Quando todos acreditavam que Miller tivesse sentido a má recepção do seu último longa, o realizador resolveu tirar um belo proveito do 'boom' do cinema de animação no expressivo 'Happy Feet - O Pinguim' (2006). Oito anos após o último Babe, o diretor voltou à ativa novamente num terreno praticamente inédito, conquistando o público e a crítica com a jornada de um pinguim que não sabia cantar. Buscando inspiração no documentário da BBC “Life in the Freezer”, que o motivou a tirar esta ideia original do papel, Miller recheou novamente esta fábula com uma série de temas mais elaborados e reflexivos, fazendo um trabalho acessível para as crianças e os adultos. Em entrevista ao USA Today, ele revelou que através do modo de vida destes animais encontrou um caminho para tecer um comentário social sobre a vida em comunidade. "Eu não tinha ideia de que criaturas extraordinárias eles eram. Foi uma chance de ver como indivíduos em uma comunidade não podem sobreviver sem depender um do outro.", garantiu Miller revelando ainda que só com o advento da animação computadorizada uma história como esta poderia ser contada.
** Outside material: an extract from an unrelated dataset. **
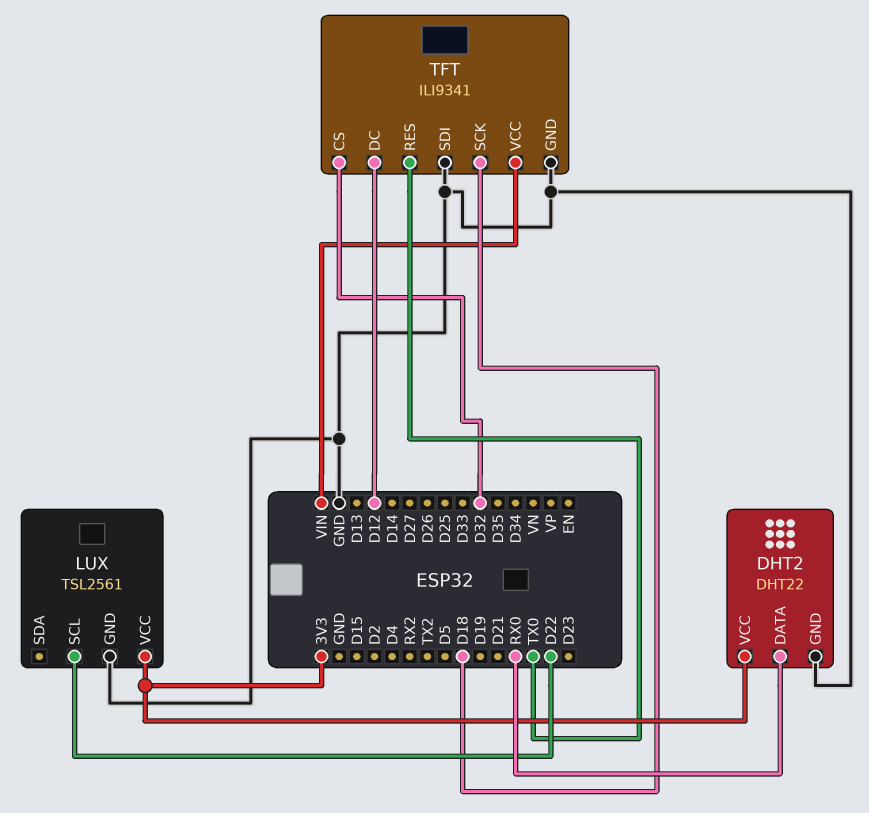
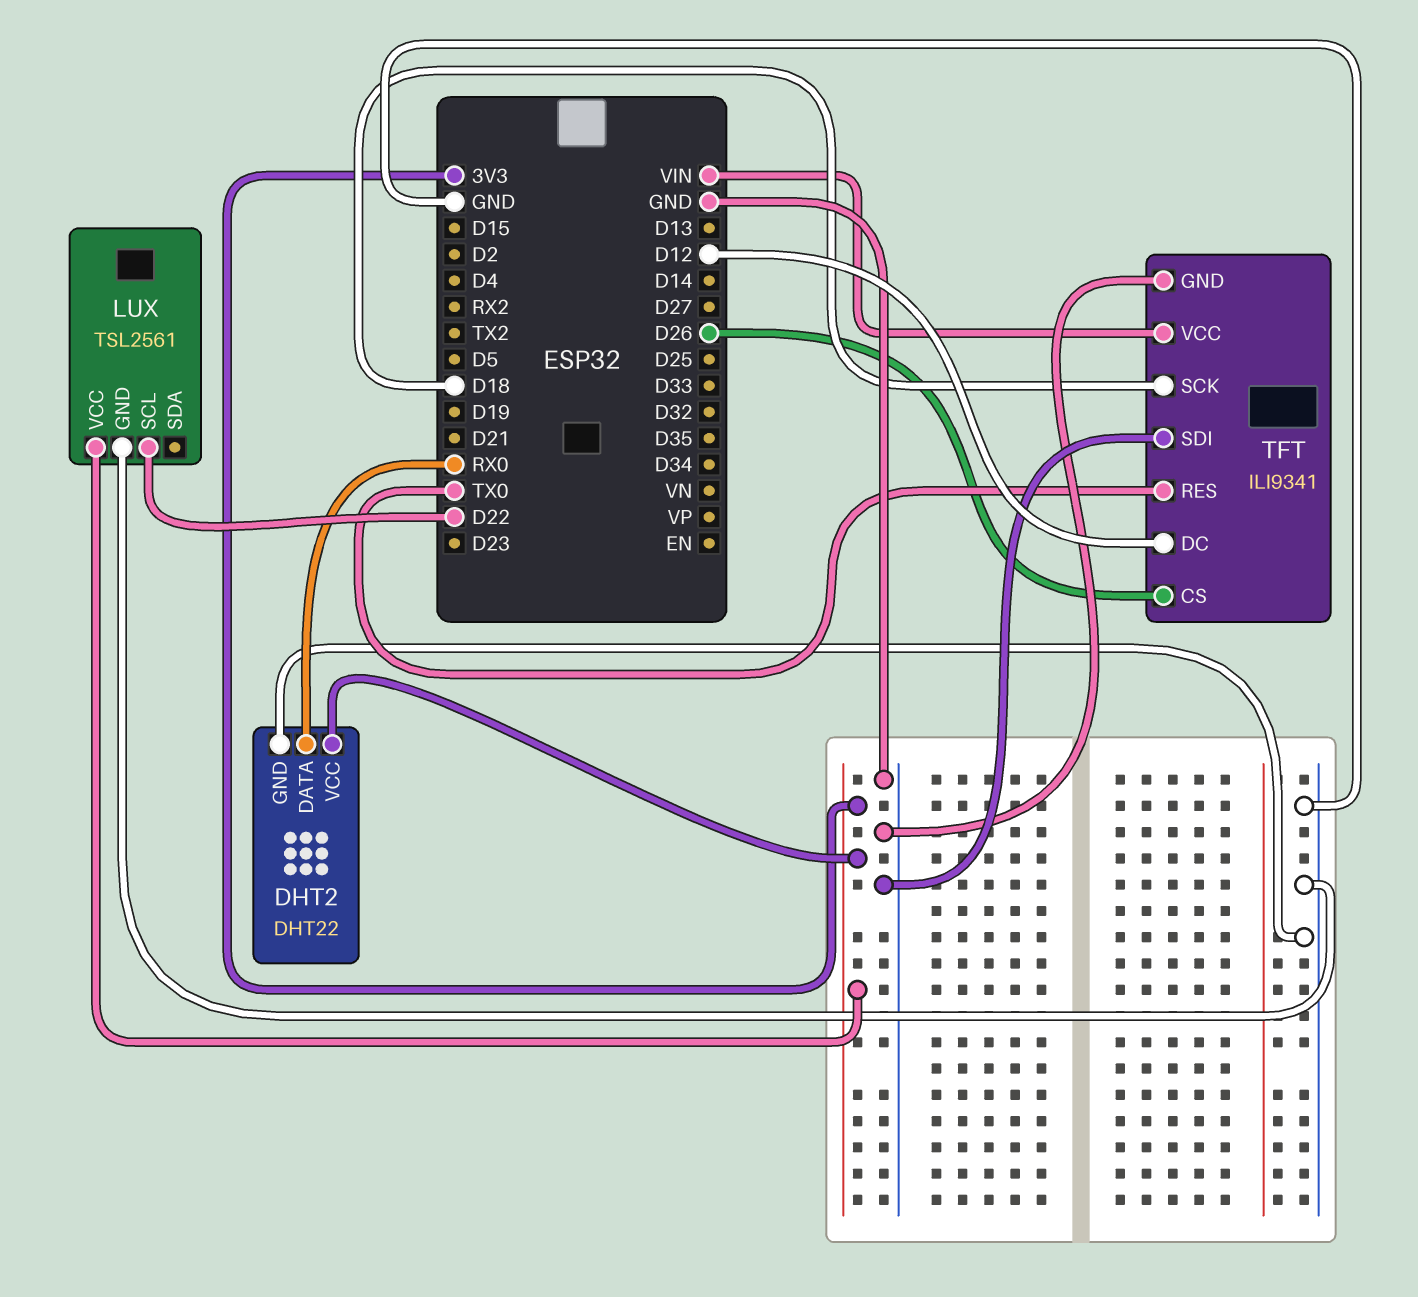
TFT pin CS: D32 -> D26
Embalado por hit's da música pop, 'Happy Feet - O Pinguim' não só fez um grande sucesso de público, faturou US$ 384 milhões em todo mundo, como também rendeu o único Oscar da carreira de Miller, que recebeu o prêmio de Melhor Animação. O êxito, logicamente, abriu espaço para uma inevitável sequência, que, mais uma vez dirigida pelo australiano, conseguiu modestos US$ 150 milhões em todo mundo.
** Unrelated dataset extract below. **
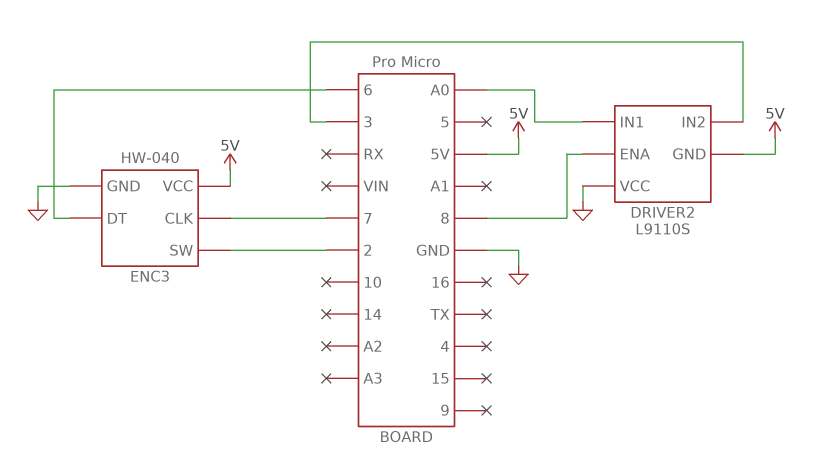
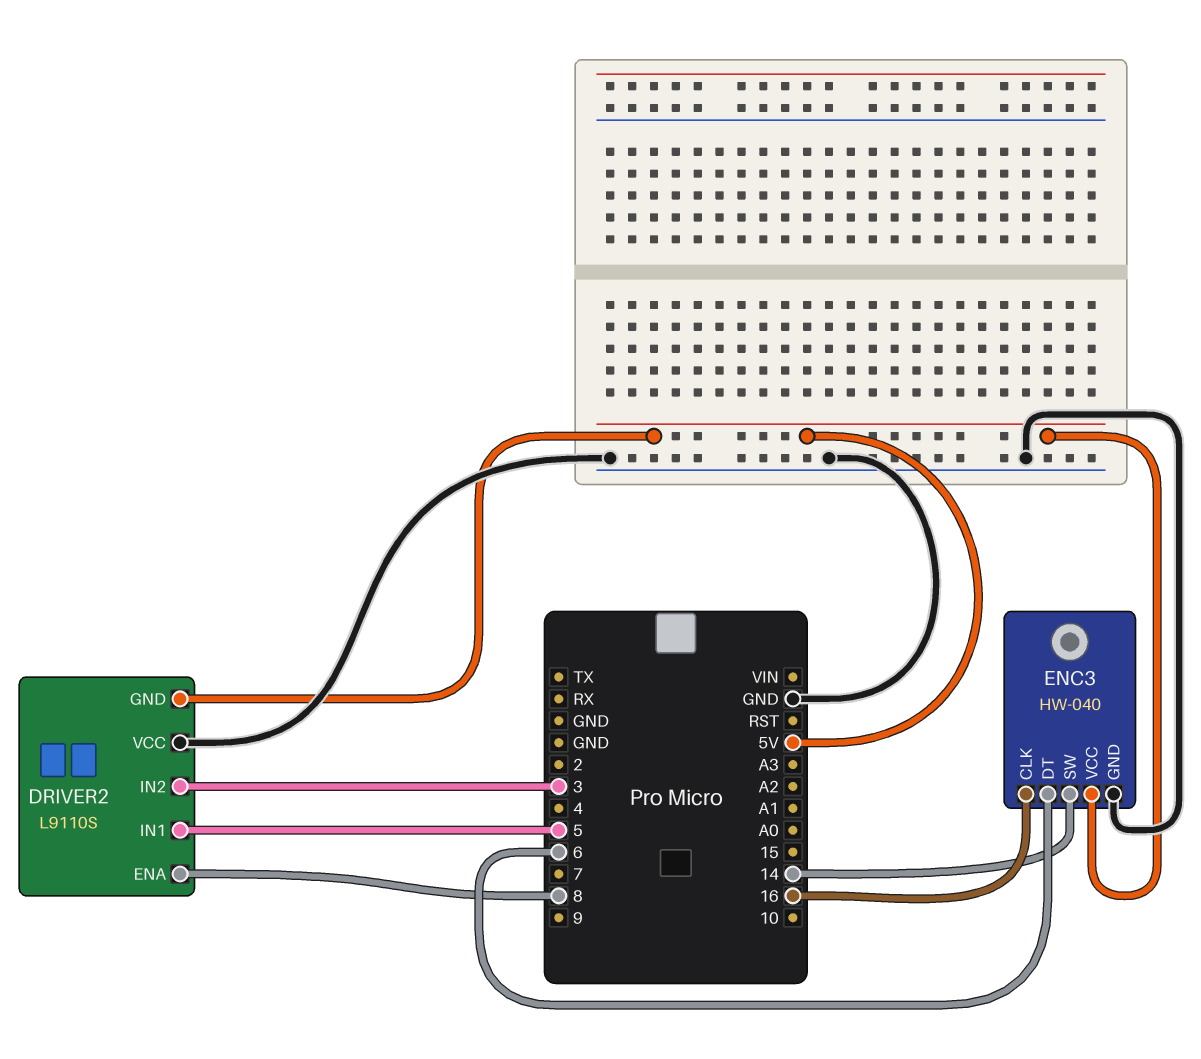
DRIVER2 pin IN1: A0 -> 5
ENC3 pin CLK: 7 -> 16
ENC3 pin SW: 2 -> 14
Passeando pela ação, pela comédia, pelo drama, pela aventura e pela animação com a mesma competência, George Miller mostrou com os seus trabalhos as ferramentas que o levaram a produzir o fantástico 'Mad Max - Estrada da Fúria'. De volta à franquia que o consagrou com uma série de novas ideias, o experiente realizador australiano exibiu fôlego de sobra ao promover um insano e detalhista novo trabalho, transitando entre o melhor dos dois mundos ao explorar tanto as novas possibilidades do cinema digital, quanto à complexa praticidade do cinema 'old school'. Com disposição para rodar um longa em pleno deserto da Namíbia, Miller garante que o desgastante trabalho tem uma única e definitiva explicação: a busca pela realidade. "Meu objetivo em Estrada da Fúria foi sempre o realismo máximo: carros de verdade trombando e capotando de verdade, gente sendo jogada deles de verdade, atores dirigindo de verdade em paisagens cem por cento reais. Este não é um filme em que dublês fazem tudo e o cenário é acrescentado em computação gráfica. É ação autêntica com gente de carne e osso. O que você está vendo é o que está acontecendo. Fora um ou outro efeito digital usado, quando as condições de segurança eram extremas demais para que submetêssemos alguém ao risco, é tudo absolutamente real." garantiu George Miller em entrevista a Revista Veja. E este apreço pela realidade, diga-se de passagem, tem se se repetido dentro das suas histórias, que, mesmo geralmente fantásticas, encantam por dialogar com assuntos e discussões completamente inerentes a nossa sociedade. Afinal de contas, seja um anti-herói vingativo, seja um pinguim dançarino, seja um porquinho inconformado, seja um pai determinado, todos estes diferentes personagens acabam unidos por sua humanidade e pela forma clara com que se comunicam com nós espectadores.